__Description of the task__. Check every line of the entries below for "image", and copy the lines that have it.

Stored data
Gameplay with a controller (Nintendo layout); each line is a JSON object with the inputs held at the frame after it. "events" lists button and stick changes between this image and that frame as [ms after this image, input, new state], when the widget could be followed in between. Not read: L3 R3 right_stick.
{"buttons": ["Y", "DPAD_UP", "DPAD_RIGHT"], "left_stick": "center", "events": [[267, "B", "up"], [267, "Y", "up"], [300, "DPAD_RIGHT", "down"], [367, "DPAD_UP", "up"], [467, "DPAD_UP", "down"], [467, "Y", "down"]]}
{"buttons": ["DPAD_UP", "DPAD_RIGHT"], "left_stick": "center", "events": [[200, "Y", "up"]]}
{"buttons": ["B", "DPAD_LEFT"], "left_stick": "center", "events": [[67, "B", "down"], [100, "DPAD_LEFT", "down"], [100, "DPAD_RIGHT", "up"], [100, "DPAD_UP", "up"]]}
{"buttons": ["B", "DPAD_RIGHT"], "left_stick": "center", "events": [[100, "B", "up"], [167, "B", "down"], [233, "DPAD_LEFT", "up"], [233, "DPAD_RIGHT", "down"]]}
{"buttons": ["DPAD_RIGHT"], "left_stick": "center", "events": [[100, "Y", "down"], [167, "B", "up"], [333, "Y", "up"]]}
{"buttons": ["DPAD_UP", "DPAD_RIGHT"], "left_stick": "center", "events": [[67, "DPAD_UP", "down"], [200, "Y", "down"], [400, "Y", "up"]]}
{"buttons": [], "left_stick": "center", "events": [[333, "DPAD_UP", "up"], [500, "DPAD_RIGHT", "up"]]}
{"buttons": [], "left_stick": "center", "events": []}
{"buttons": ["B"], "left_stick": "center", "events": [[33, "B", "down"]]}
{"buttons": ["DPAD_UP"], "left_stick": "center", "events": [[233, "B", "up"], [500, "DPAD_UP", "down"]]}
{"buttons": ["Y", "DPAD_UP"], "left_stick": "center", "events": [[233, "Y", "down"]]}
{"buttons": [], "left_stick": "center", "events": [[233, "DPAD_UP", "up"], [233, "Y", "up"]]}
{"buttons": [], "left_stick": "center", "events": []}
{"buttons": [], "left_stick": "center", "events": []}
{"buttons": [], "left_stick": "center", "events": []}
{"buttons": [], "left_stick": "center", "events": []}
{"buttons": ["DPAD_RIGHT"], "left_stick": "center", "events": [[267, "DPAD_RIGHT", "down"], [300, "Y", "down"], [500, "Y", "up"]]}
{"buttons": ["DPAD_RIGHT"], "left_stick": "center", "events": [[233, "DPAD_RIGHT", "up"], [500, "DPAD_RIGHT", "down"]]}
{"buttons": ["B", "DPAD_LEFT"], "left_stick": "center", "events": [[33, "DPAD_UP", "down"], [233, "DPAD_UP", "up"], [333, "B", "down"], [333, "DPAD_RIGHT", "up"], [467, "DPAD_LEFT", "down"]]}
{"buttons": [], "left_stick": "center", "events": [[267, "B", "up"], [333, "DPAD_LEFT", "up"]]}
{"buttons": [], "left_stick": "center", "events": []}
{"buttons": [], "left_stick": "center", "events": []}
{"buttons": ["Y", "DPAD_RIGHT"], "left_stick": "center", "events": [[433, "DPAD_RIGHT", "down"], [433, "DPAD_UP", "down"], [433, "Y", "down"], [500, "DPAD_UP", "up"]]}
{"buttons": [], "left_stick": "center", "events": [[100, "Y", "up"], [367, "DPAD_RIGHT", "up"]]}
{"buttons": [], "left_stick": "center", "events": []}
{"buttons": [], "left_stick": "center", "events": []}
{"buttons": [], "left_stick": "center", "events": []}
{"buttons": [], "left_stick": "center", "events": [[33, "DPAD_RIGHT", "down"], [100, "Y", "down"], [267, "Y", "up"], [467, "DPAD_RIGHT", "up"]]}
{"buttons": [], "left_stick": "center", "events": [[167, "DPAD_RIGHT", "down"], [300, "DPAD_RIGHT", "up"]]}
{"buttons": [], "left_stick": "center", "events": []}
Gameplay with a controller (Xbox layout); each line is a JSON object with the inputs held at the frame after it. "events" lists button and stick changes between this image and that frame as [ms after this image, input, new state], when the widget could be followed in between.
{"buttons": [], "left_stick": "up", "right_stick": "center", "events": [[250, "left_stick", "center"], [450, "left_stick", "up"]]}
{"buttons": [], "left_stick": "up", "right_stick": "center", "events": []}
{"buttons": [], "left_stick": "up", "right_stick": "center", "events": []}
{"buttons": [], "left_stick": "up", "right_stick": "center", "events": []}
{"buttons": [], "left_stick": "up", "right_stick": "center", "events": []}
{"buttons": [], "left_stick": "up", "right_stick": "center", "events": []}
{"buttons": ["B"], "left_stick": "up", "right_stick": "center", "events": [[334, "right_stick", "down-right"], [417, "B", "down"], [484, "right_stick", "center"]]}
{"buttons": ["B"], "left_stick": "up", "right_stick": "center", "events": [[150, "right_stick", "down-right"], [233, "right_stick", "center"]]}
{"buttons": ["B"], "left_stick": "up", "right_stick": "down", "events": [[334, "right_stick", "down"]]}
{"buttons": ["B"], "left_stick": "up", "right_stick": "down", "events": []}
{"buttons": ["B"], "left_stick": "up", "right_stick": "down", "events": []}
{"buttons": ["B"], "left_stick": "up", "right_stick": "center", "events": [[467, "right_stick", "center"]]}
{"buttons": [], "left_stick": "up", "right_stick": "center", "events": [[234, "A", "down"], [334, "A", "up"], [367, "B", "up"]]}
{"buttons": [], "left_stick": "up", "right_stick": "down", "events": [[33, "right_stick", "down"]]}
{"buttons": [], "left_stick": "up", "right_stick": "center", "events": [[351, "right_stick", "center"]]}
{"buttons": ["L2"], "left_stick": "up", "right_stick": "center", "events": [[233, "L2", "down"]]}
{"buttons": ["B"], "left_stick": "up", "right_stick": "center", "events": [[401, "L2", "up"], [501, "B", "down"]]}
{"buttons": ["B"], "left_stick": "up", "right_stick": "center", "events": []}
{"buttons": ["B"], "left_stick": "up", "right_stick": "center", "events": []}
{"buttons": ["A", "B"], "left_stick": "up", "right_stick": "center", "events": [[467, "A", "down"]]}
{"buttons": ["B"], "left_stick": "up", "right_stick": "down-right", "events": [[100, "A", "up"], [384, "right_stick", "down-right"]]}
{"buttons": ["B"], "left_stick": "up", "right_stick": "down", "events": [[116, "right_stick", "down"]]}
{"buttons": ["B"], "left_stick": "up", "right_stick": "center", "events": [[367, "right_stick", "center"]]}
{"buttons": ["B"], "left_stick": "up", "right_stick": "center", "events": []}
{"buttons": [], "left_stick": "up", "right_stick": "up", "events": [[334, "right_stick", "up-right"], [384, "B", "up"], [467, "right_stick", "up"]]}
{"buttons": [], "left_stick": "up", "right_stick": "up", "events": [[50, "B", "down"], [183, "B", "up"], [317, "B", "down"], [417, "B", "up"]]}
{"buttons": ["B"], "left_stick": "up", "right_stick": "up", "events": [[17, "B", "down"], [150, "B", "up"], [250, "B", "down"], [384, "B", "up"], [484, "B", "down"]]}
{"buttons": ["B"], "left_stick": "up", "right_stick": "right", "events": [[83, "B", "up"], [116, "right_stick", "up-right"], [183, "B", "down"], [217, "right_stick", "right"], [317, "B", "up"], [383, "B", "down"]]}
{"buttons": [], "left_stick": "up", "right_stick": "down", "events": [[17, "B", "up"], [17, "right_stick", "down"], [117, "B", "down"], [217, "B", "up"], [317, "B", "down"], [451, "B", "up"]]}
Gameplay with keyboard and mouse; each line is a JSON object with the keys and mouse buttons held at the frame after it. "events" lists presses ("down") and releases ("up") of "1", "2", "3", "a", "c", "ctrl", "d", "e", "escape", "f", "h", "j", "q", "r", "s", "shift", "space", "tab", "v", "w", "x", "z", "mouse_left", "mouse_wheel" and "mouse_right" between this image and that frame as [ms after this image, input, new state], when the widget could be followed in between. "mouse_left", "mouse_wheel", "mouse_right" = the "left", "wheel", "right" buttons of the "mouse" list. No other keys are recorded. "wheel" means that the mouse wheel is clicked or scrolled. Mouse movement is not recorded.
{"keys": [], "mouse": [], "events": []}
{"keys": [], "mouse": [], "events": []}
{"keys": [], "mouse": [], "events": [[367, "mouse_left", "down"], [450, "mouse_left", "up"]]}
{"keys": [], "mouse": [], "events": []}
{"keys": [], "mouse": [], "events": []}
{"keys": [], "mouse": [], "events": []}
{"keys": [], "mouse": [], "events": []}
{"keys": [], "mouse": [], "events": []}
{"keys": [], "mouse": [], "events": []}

__Your response__.
Gameplay with a controller (Nintendo layout); each line is a JSON object with the inputs held at the frame after it. "events" lists button and stick changes between this image and that frame as [ms after this image, input, new state], when the widget could be followed in between. Not read: L3 R3 right_stick.
Gameplay with a controller (Xbox layout); each line is a JSON object with the inputs held at the frame after it. "events" lists button and stick changes between this image and that frame as [ms after this image, input, new state], when the widget could be followed in between.
Gameplay with keyboard and mouse; each line is a JSON object with the keys and mouse buttons held at the frame after it. "events" lists presses ("down") and releases ("up") of "1", "2", "3", "a", "c", "ctrl", "d", "e", "escape", "f", "h", "j", "q", "r", "s", "shift", "space", "tab", "v", "w", "x", "z", "mouse_left", "mouse_wheel" and "mouse_right" between this image and that frame as [ms after this image, input, new state], when the widget could be followed in between. "mouse_left", "mouse_wheel", "mouse_right" = the "left", "wheel", "right" buttons of the "mouse" list. No other keys are recorded. "wheel" means that the mouse wheel is clicked or scrolled. Mouse movement is not recorded.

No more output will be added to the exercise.